Our Caribbean Sea simmered all summer. Then Hurricane Melissa became its vessel, and its vehicle. A juggernaut of heat and moisture, it tore into Jamaica with winds nearing 185 mph, tied for the strongest hurricane ever to strike land in the Atlantic.
This was more than a weather event; it was a verdict, a test of thermodynamics and conscience alike. Its energy drew from waters about 1.4 Celsius warmer than usual, a warmth scientists say was made hundreds of times more likely by human-driven climate change.
Hurricane Melissa left behind a trail of devastation in our Caribbean homelands. Experts confirmed that its explosive intensification from 70 mph to 140 mph in one day, then 140 mph to 175 mph the next, was tied to unusually hot seas. It was, in the words of one scientist, “nature reaffirming the basic laws of thermodynamics”.
In September, UN Secretary-General António Guterres had lamented that “the truth is that we have failed”, warning that surpassing the 1.5 degrees Celsius target would unleash “devastating consequences”. For our Caribbean, Hurricane Melissa’s landfall was as eloquent a warning as any speech from the podium of the United Nations.
Hurricane Melissa exposed the widening gulf between scientific certainty and political retreat.
Kerry Emanuel of MIT noted this was the third Category 5 hurricane in the Atlantic this year, and evidence that “the proportion of global tropical cyclones reaching high intensity is increasing”. Jim Kossin, formerly of NOAA, was even clearer: “The very warm water almost certainly has a human fingerprint on it, and there is no question that this warm water played a key role in Melissa’s intensity.”
These are not speculative claims; they are the physics of a planet out of balance.
Across the region, Caribbean editorial boards have recognised what global leaders continue to sidestep: that every storm season now doubles as climate testimony. Stabroek News was more forthright, noting that the world’s largest economies are “backtracking on climate pledges”, pursuing oil profits while our homelands bear the cost.
Brazil’s auctioning of 47 offshore blocks near the mouth of the Amazon, the US decision to open 1.56 million acres of Alaska’s Arctic refuge to drilling, and Guyana’s paradoxical position as both carbon-negative and an oil-producing nation reveal the same conflicting: extraction persists even as extinction takes its first steps onto the shore.
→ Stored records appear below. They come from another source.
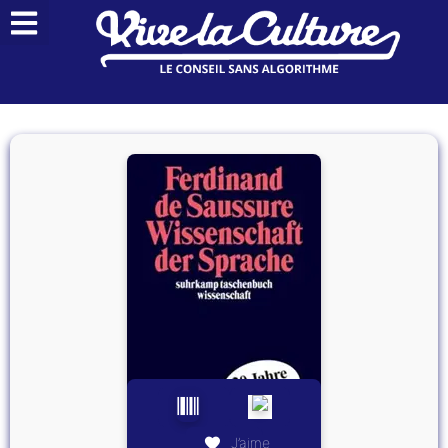
J’aime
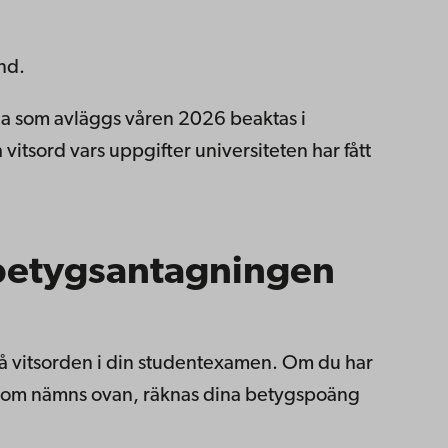
nd.
na som avläggs våren 2026 beaktas i
tsord vars uppgifter universiteten har fått
 betygsantagningen
 vitsorden i din studentexamen. Om du har
a som nämns ovan, räknas dina betygspoäng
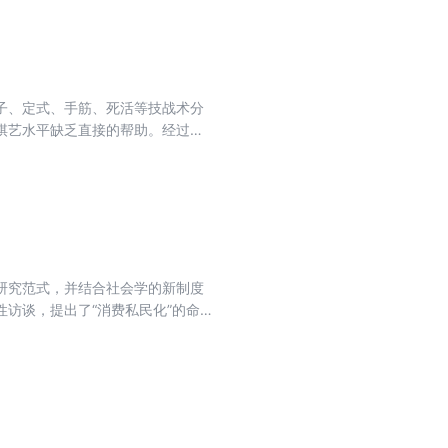
子、定式、手筋、死活等技战术分
棋艺水平缺乏直接的帮助。经过近
该掌握的各项技艺了如指掌，并认
书转变，针对不同水平的爱好者制
研究范式，并结合社会学的新制度
访谈，提出了“消费私民化”的命
探讨。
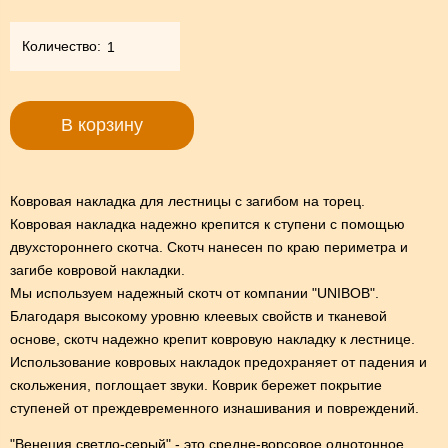
Количество:
В корзину
Ковровая накладка для лестницы с загибом на торец.
Ковровая накладка надежно крепится к ступени с помощью
двухстороннего скотча. Скотч нанесен по краю периметра и
загибе ковровой накладки.
Мы используем надежный скотч от компании "UNIBOB".
Благодаря высокому уровню клеевых свойств и тканевой
основе, скотч надежно крепит ковровую накладку к лестнице.
Использование ковровых накладок предохраняет от падения и
скольжения, поглощает звуки. Коврик бережет покрытие
ступеней от преждевременного изнашивания и повреждений.
"Венеция светло-серый" - это средне-ворсовое однотонное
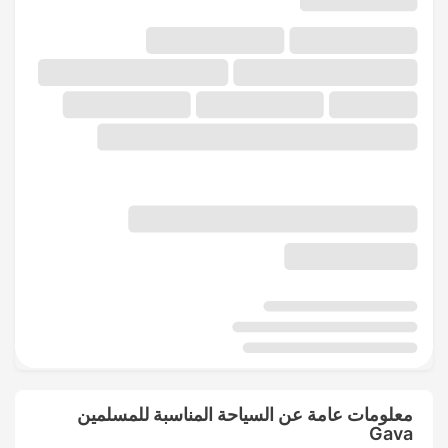
معلومات عامة عن السياحة المناسبة للمسلمين
Gava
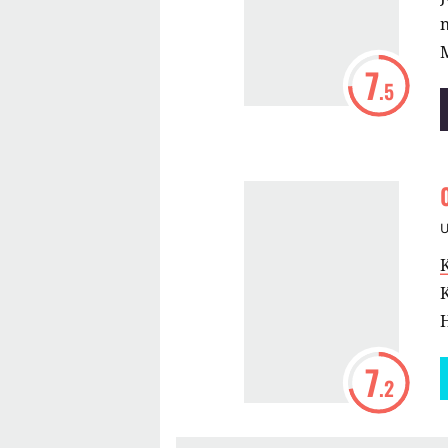
n
M
7
.5
H
7
.2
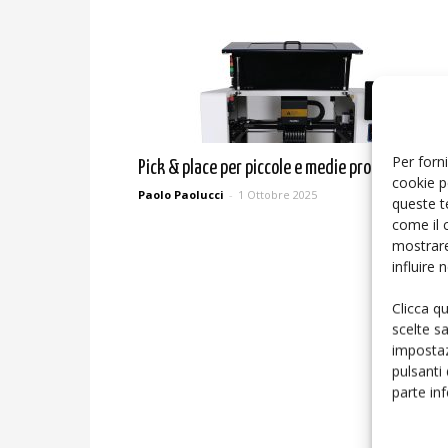
Per forni
Pick & place per piccole e medie produzioni
cookie p
Paolo Paolucci
-
1 Ottobre 2025
queste t
come il 
mostrare
influire
Clicca q
scelte s
impostaz
pulsanti
parte in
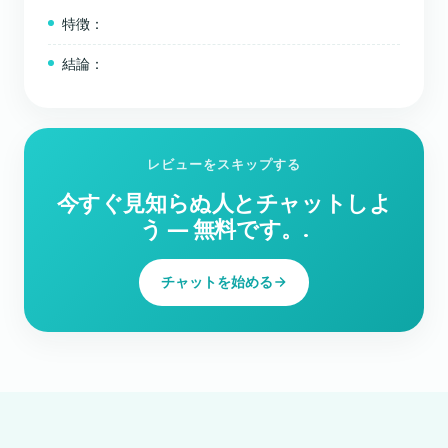
特徴：
結論：
レビューをスキップする
今すぐ見知らぬ人とチャットしよ
う ― 無料です。.
チャットを始める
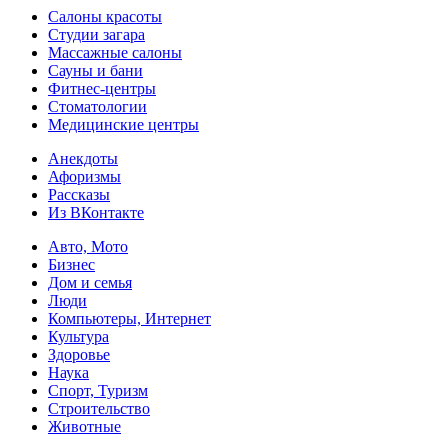
Салоны красоты
Студии загара
Массажные салоны
Сауны и бани
Фитнес-центры
Стоматологии
Медицинские центры
Анекдоты
Афоризмы
Рассказы
Из ВКонтакте
Авто, Мото
Бизнес
Дом и семья
Люди
Компьютеры, Интернет
Культура
Здоровье
Наука
Спорт, Туризм
Строительство
Животные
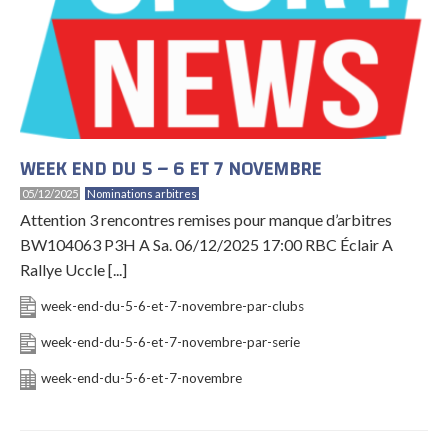
WEEK END DU 5 – 6 ET 7 NOVEMBRE
05/12/2025
Nominations arbitres
Attention 3 rencontres remises pour manque d’arbitres
BW104063 P3H A Sa. 06/12/2025 17:00 RBC Éclair A
Rallye Uccle [...]
week-end-du-5-6-et-7-novembre-par-clubs
week-end-du-5-6-et-7-novembre-par-serie
week-end-du-5-6-et-7-novembre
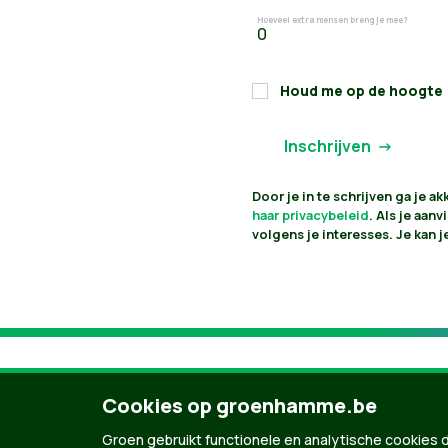
Hoeveel extra mensen breng je mee?
Houd me op de hoogte
Door je in te schrijven ga je 
haar privacybeleid
. Als je aan
volgens je interesses. Je kan 
Cookies op groenhamme.be
Groen gebruikt functionele en analytische cookies d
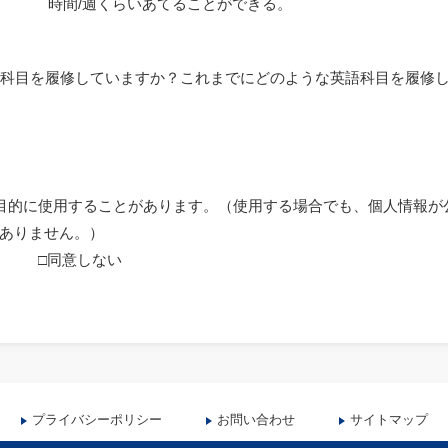
時間/週くらいあてることができる。
英語科目を履修していますか？これまでにどのような英語科目を履修
研究目的に使用することがあります。（使用する場合でも、個人情報
ありません。）
る □同意しない
プライバシーポリシー
お問い合わせ
サイトマップ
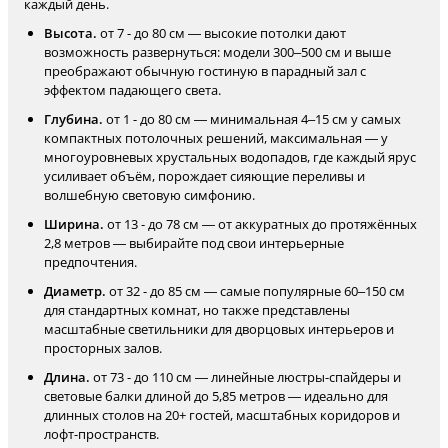
каждый день.
Высота.
от 7 - до 80 см — высокие потолки дают
возможность развернуться: модели 300–500 см и выше
преображают обычную гостиную в парадный зал с
эффектом падающего света.
Глубина.
от 1 - до 80 см — минимальная 4–15 см у самых
компактных потолочных решений, максимальная — у
многоуровневых хрустальных водопадов, где каждый ярус
усиливает объём, порождает сияющие переливы и
волшебную световую симфонию.
Ширина.
от 13 - до 78 см — от аккуратных до протяжённых
2,8 метров — выбирайте под свои интерьерные
предпочтения.
Диаметр.
от 32 - до 85 см — самые популярные 60–150 см
для стандартных комнат, но также представлены
масштабные светильники для дворцовых интерьеров и
просторных залов.
Длина.
от 73 - до 110 см — линейные люстры-спайдеры и
световые балки длиной до 5,85 метров — идеально для
длинных столов на 20+ гостей, масштабных коридоров и
лофт-пространств.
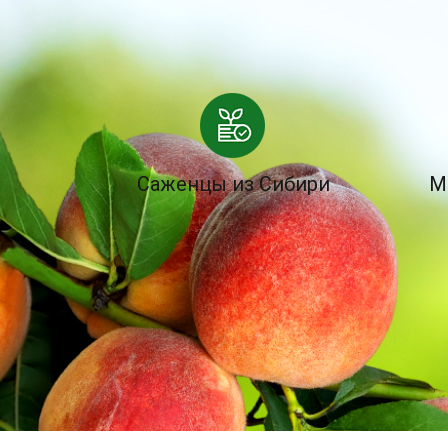
Саженцы из Сибири
М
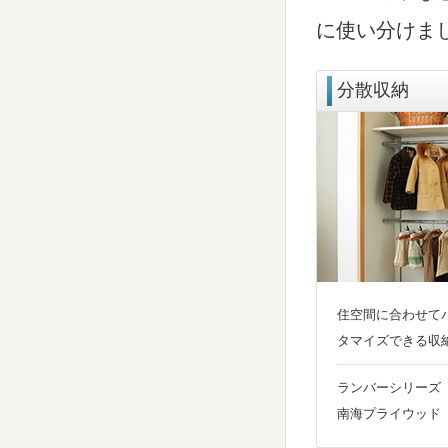
に使い分けま
分散収納
住空間に合わせて
タマイズできる収
ランバーシリーズ
南海プライウッド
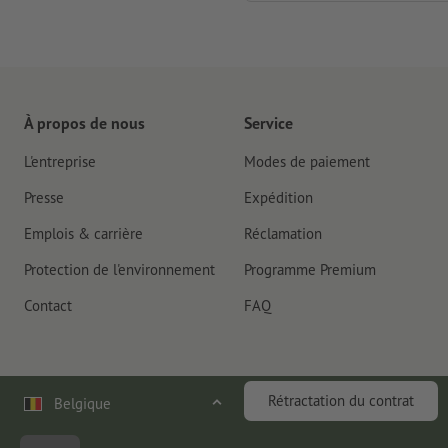
À propos de nous
Service
L'entreprise
Modes de paiement
Presse
Expédition
Emplois & carrière
Réclamation
Protection de l'environnement
Programme Premium
Contact
FAQ
Rétractation du contrat
Belgique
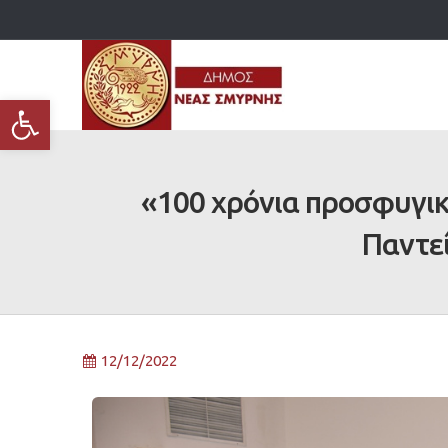
Ανοίξτε τη γραμμή εργαλείων
«100 χρόνια προσφυγική
Παντε
12/12/2022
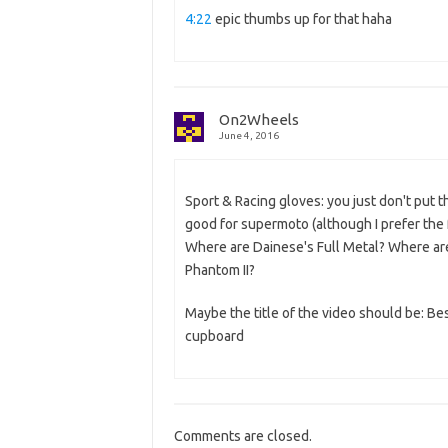
4:22
epic thumbs up for that haha
On2Wheels
June 4, 2016
Sport & Racing gloves: you just don't put 
good for supermoto (although I prefer the fu
Where are Dainese's Full Metal? Where ar
Phantom II?
Maybe the title of the video should be: Bes
cupboard
Comments are closed.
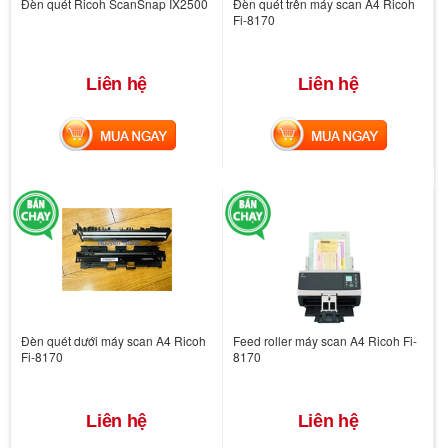
Đèn quét Ricoh ScanSnap IX2500
Đèn quét trên máy scan A4 Ricoh
Fi-8170
Liên hệ
Liên hệ
MUA NGAY
MUA NGAY
Đèn quét dưới máy scan A4 Ricoh
Feed roller máy scan A4 Ricoh Fi-
Fi-8170
8170
Liên hệ
Liên hệ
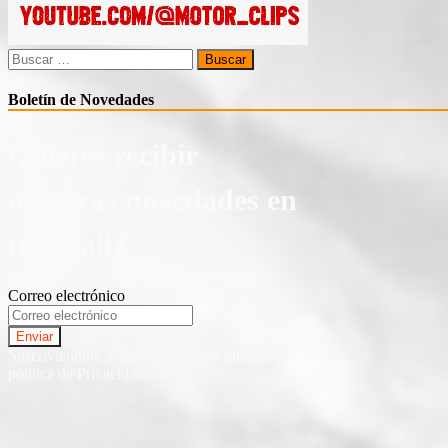
Buscar:
Boletín de Novedades
Quieres recibir
nuestras novedades en
tu email?
Inscríbete en nuestro Boletín de Noticias.
Correo electrónico
Suscriviendote al Boletin, aceptas nuestra
politica de Privacidad.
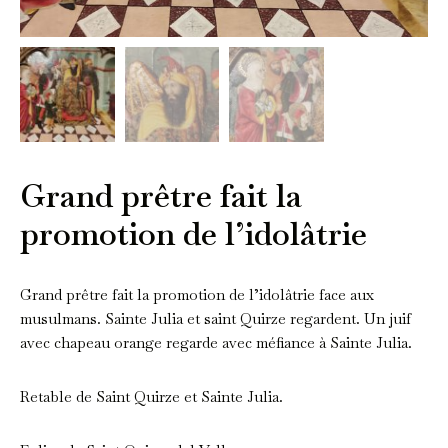
Grand prêtre fait la
promotion de l’idolâtrie
Grand prêtre fait la promotion de l’idolâtrie face aux
musulmans. Sainte Julia et saint Quirze regardent. Un juif
avec chapeau orange regarde avec méfiance à Sainte Julia.
Retable de Saint Quirze et Sainte Julia.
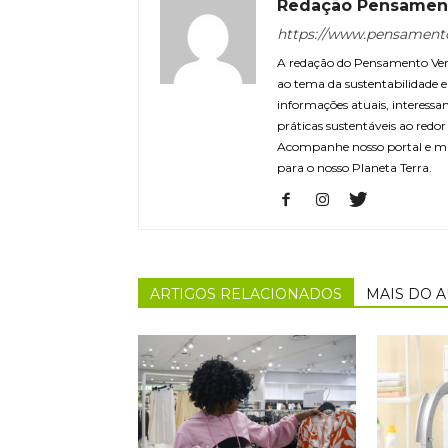
Redação Pensamen
https://www.pensament
A redação do Pensamento Verd
ao tema da sustentabilidade
informações atuais, interessa
práticas sustentáveis ao redo
Acompanhe nosso portal e m
para o nosso Planeta Terra.
ARTIGOS RELACIONADOS
MAIS DO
From our Caribbean diaspora in the GTA and beyond, the anguish is both scientific and personal. For our communities whose ancestral homes lie in hurricane paths, each event is not an abstract indicator, it is kinship undone by heat. While the physics of warming are global, the grief it brings arrives at a postal code. Hurricane Melissa, vessel and vehicle of this truth, reminds our diaspora that what begins in the Caribbean basin does not stop at its shores.
Meanwhile, some like Bill Gates are urging the world to move on, insisting that “although climate change will have serious consequences… it will not lead to humanity’s demise”. That may comfort those living far from the tropics. But survival is not justice. Thriving “in most places on Earth” excludes those whose coastlines no longer exist.
Scientists acknowledge that not every aspect of Hurricane Melissa, such as its slow drift, can be directly attributed to warming. Yet the consensus remains: warmer oceans amplified its power and nourished its rainfall. Its signature may be meteorological, but its propulsion, that juggernaut momentum, is fueled by politics.
Hurricane Melissa’s churned waters are both mirror and messenger, vessel and vehicle of our planet’s rising fever. It carried the heat we continue to store, the choices we delayed, and the debts we continue to deny.
As delegates prepare for COP 30 this month in Belém, Brazil, a host nation itself expanding oil frontiers, Hurricane Melissa’s wrecking ball should stand as the first agenda item. Hurricanes like Melissa are not seasonal anomalies; they are the human index of our warming world.
We do not need another pledge, but integrity; the kind that measures leadership through lives saved. Meanwhile, our Caribbean simmers, awaiting the next juggernaut.